• GIVEN TEXT
Applications of Bioresonance

When Seraphine Iskandar discovered she was gluten intolerant about 10 years ago, she was relieved to have found the cause of her health challenges, and banished gluten from her diet. But while a gluten-free diet was manageable at home, it made socialising difficult. Increasingly, she found it difficult to have meals out without showing symptoms such as stomach cramping, bloating and fatigue.

“I felt my body had become over-sensitive to even a trace amount of gluten, which was limiting,” she says. In 2017, she went to Waveworks, and the initial assessment immediately picked up issues with her digestive system. After six months of almost weekly sessions – “I’d just lie down and take a nap or rest for an hour while I received the treatment” – she began to see improvements. “I was able to eat small amounts of food [containing gluten] without getting symptoms. It was really quite liberating. And three years on, the effect is ongoing,” says Iskandar.

For many smokers, the commitment to finally quit cigarettes often tops their New Year’s resolution list. If you have a friend making that pledge on December 31, you might want to suggest bioresonance.

“Three sessions are usually enough. I’ve had some clients who after just the first session don’t want to touch a cigarette again,” says Brodendal. Before the first session, the smoker will be asked to have their last puff and bring the end of that cigarette and some ash to his or her appointment. That material will then be used in the first bioresonance session.

A brown and black pug lying on top of a couch with a grey blanket
Photography by Sarandy Westfall

Pet Therapy

Humans aren’t the only ones to benefit from bioresonance. Animals are also energetic beings and the system works just as well on them.

“The pet is usually a little wary at the first session, but after that they usually love the treatment and will often jump onto the mat themselves because they sense the frequency and feel its healing them,” says Brodendal.

Monica Wong practices at Waveworks and is one of the first therapists in Hong Kong to be certified as a Bioresonance Veterinary Practitioner. She specialises in post-surgical recovery, pain management, arthritic pain and skin allergies for pets.

Disease Prevention

Increasingly, bioresonance is used as a preventative tool to detect potential diseases as soon as they start to develop, and can help avoid the progression of diseases. LifeHub, a medical wellness centre in Central, uses the bioresonance machine as a preliminary scan.

[Items from a data source]
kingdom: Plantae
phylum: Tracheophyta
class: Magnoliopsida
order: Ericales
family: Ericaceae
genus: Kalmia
---
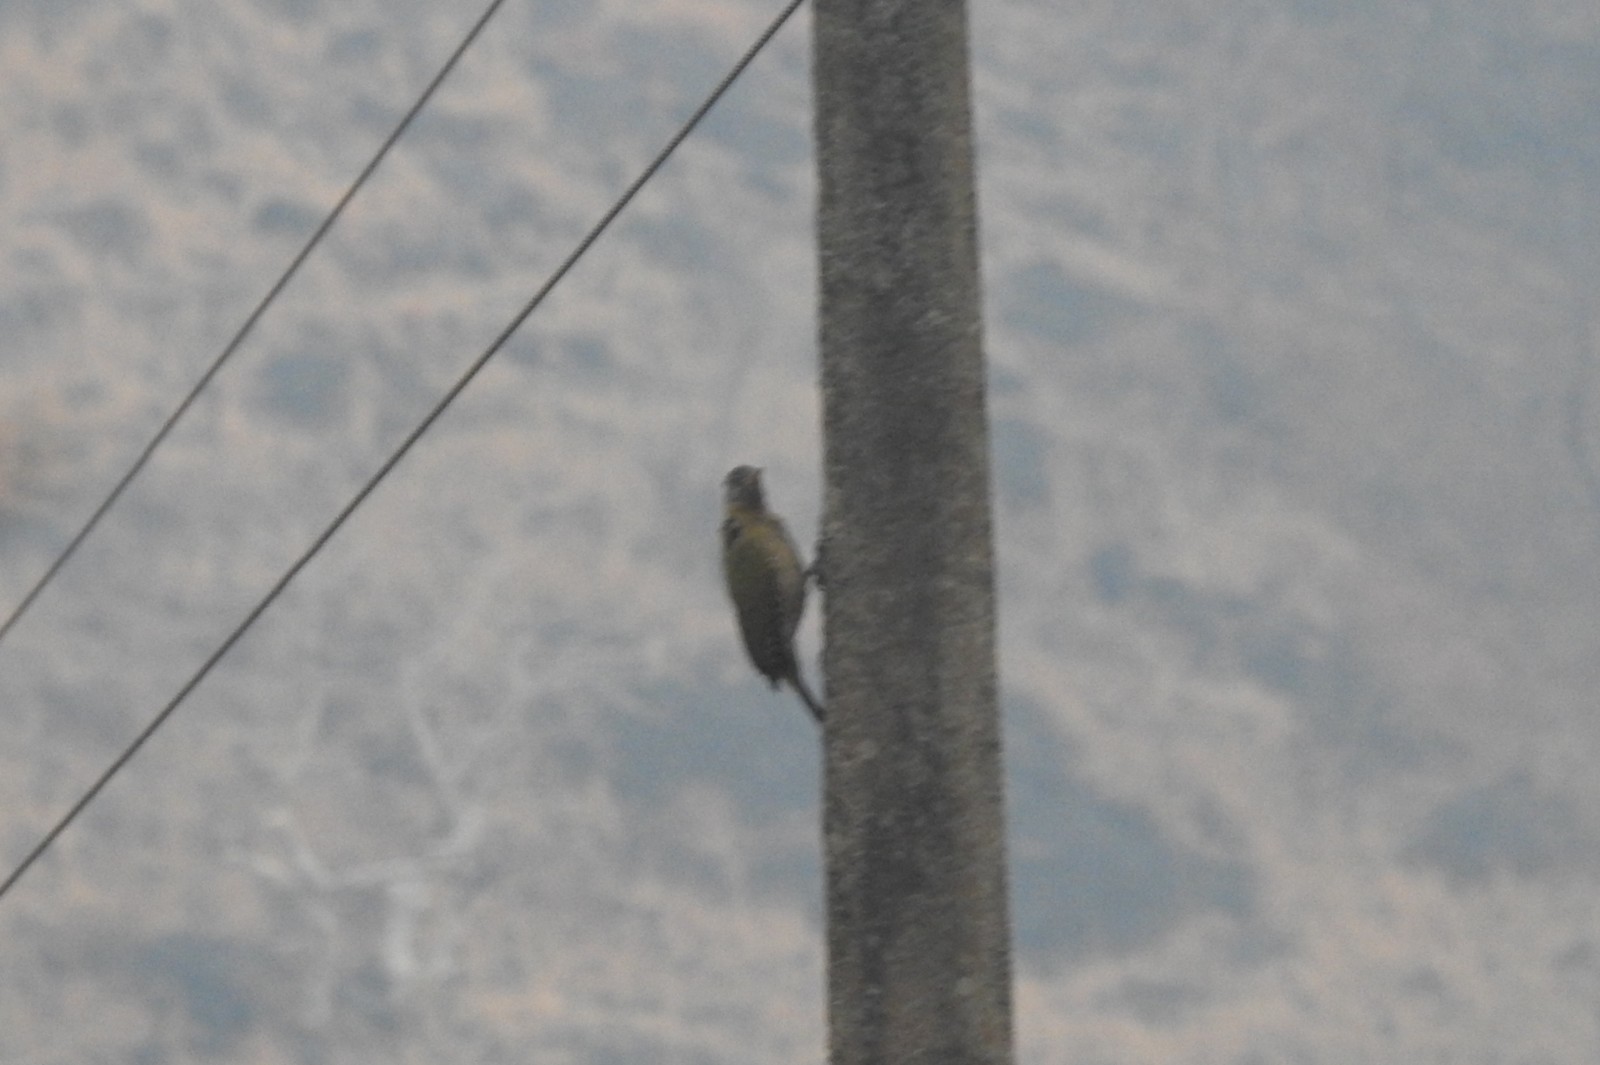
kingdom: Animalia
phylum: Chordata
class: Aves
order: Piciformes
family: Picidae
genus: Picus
---
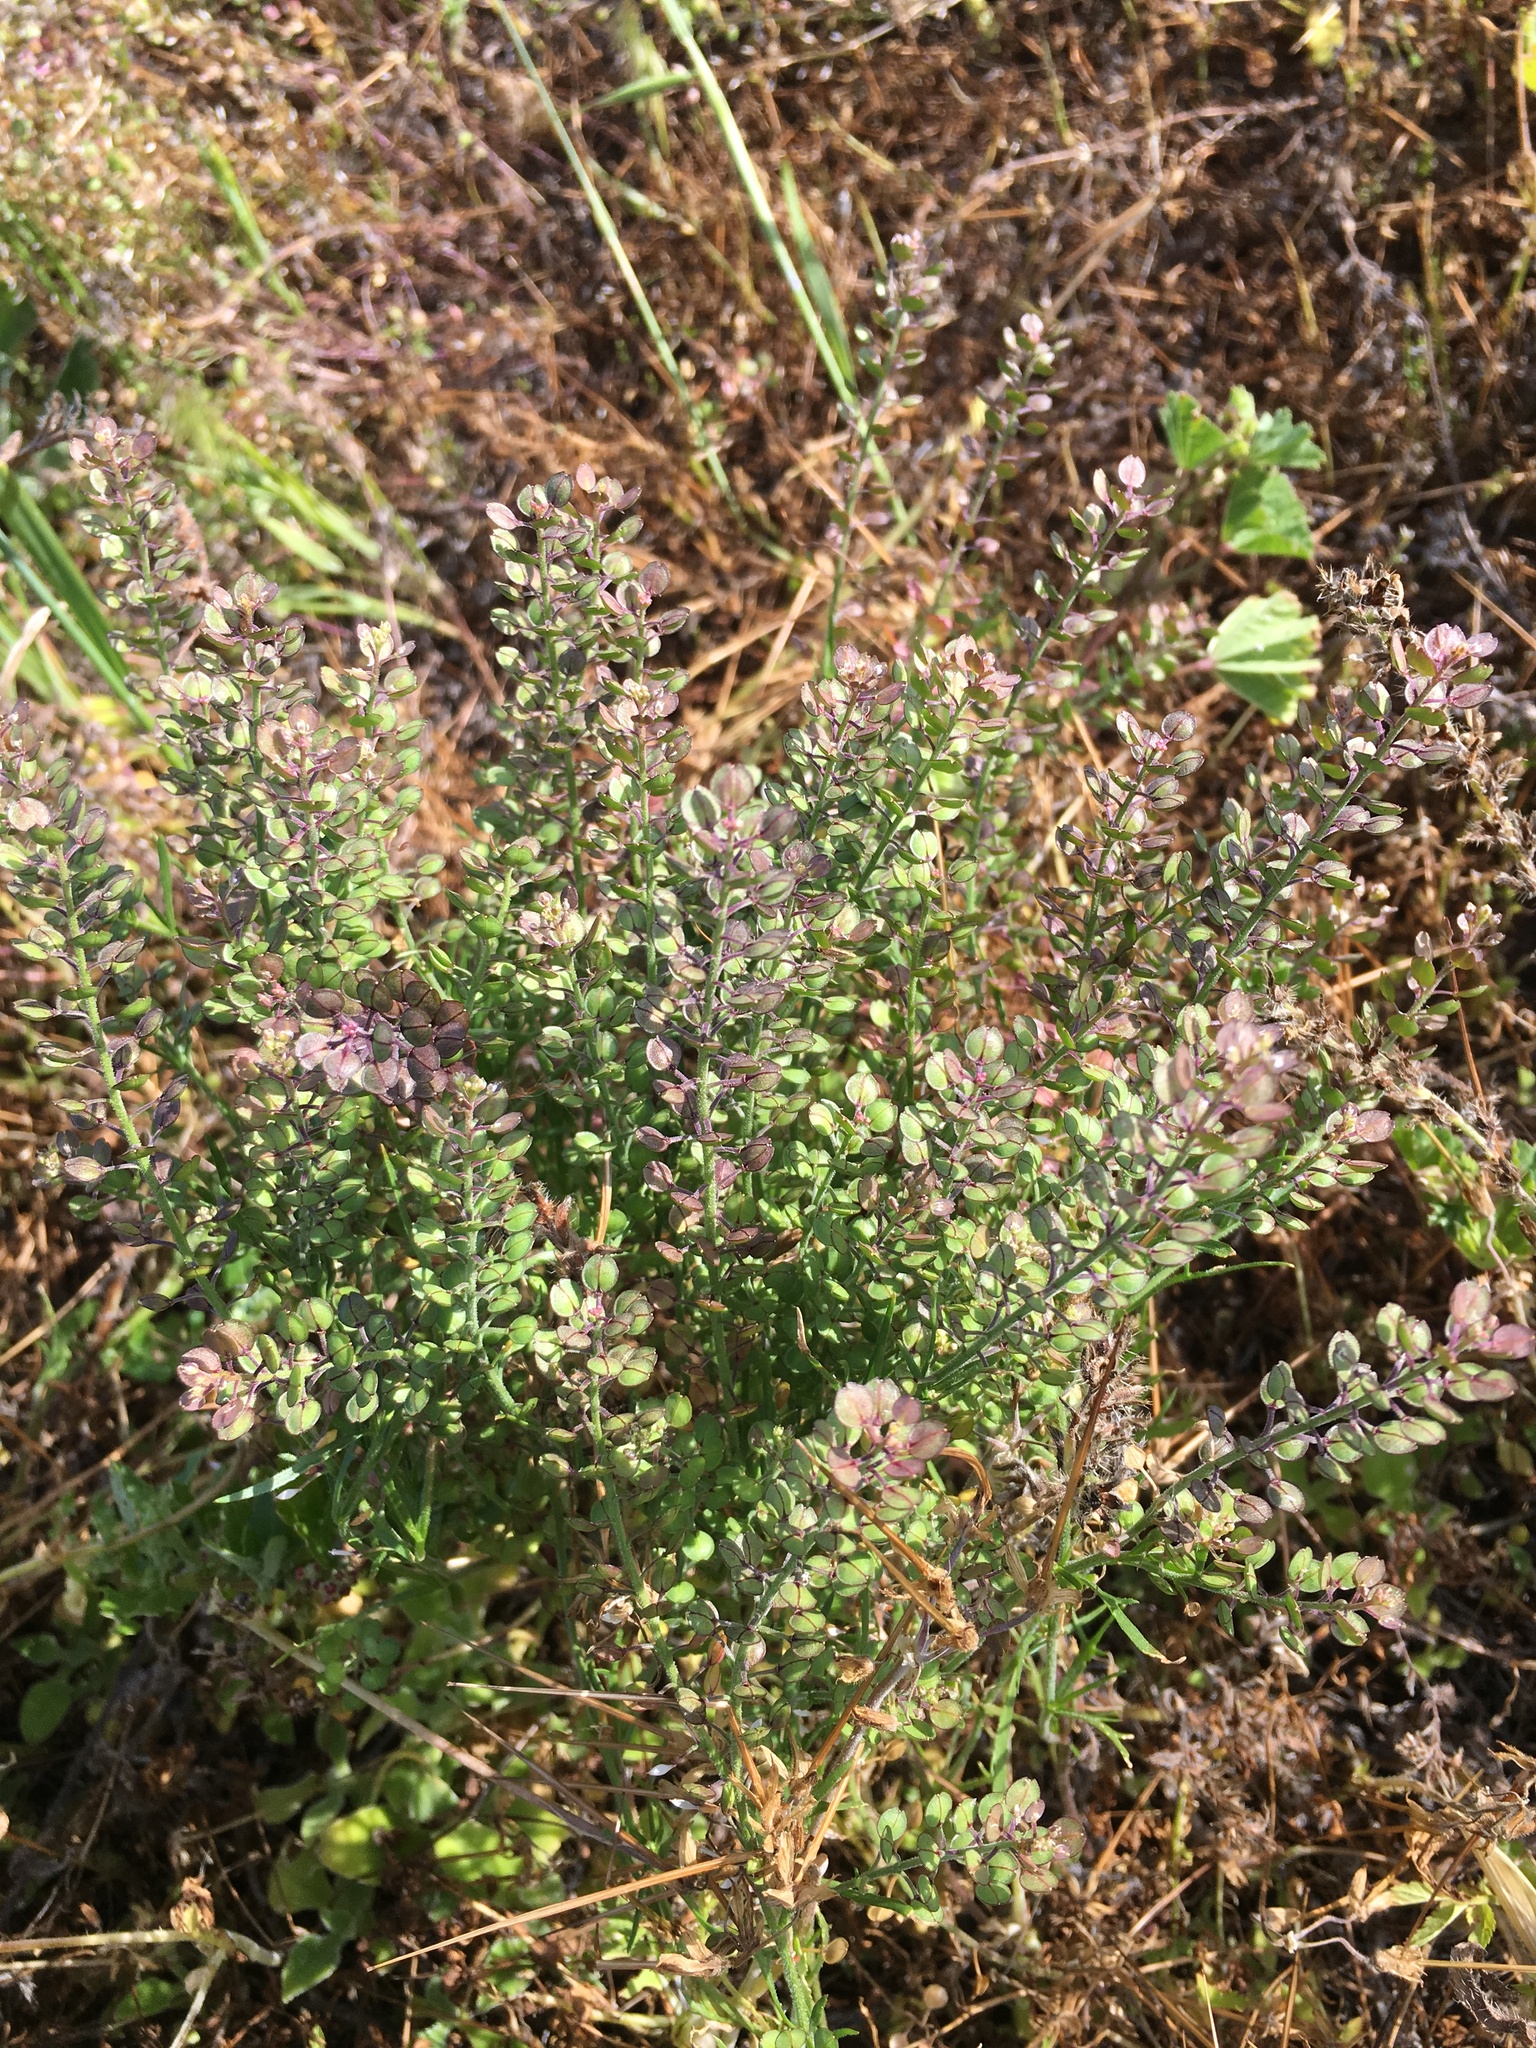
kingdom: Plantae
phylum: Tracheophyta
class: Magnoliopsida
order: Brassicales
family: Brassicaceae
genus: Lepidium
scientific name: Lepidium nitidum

• ACTIVITY A
According to the text on bioresonance, which pet conditions does Monica Wong specialize in?
• ACTIVITY B
Write a continuation of the text on bioresonance, picking up after its final sentence.
The data were drawn from a source separate from the text.

• EXERCISE ANSWER A
Post-surgical recovery, pain management, arthritic pain and skin allergies.

• EXERCISE ANSWER B
“We combine bioresonance with functional medicine. If it points to a health issue, such as a thyroid or gut issue, we ask about symptoms, and then do a lab test if necessary,” says LifeHub co-founder Candice Chan.

She says the clinic has seen good results using bioresonance on clients with chronic inflammation, eczema, allergies, ADHD (attention-deficit/hyperactivity disorder) and autism.

“Often, with autism, we also see very high heavy metals or a lack of certain minerals, and then use the machine to [help with] detox,” says Chan.

A woman wearing cream coloured top sitting at a dining table with yellow plate about to touch her wine glass
Photography by Ron Lach

Lifestyle Planning

The Bicom machine is also effective at detecting which foods you are intolerant of and which ones are beneficial for your body. For example, I am using the therapy to create a healthy diet plan for 2021. After using the Bicom machine to test my body’s reaction to various foods such as my homemade daal, which got the thumbs up, I’ve worked out which to avoid – wheat, gluten, crabs, Brazil nuts – as well as what my personal superfoods are – prunes, ginger, sweet potato. It’s been a fun exercise that has made me rethink my food choices, and to try some incorporating some new foods into my weekly meal plan. If you’re looking for a little punch to kickstart a new year health regime, it could be just the ticket.

But, buyer beware. Bioresonance can’t be expected to be an absolute cure-all. If you are seriously ill – or believe you have a medical condition – then your first port of call must be your GP. But if you are looking for an alternative treatment to do alongside traditional medicine, then bioresonance is an excellent complement. It’s non-invasive, won’t interfere with other treatments and has a great track record of picking up health issues before they become severe.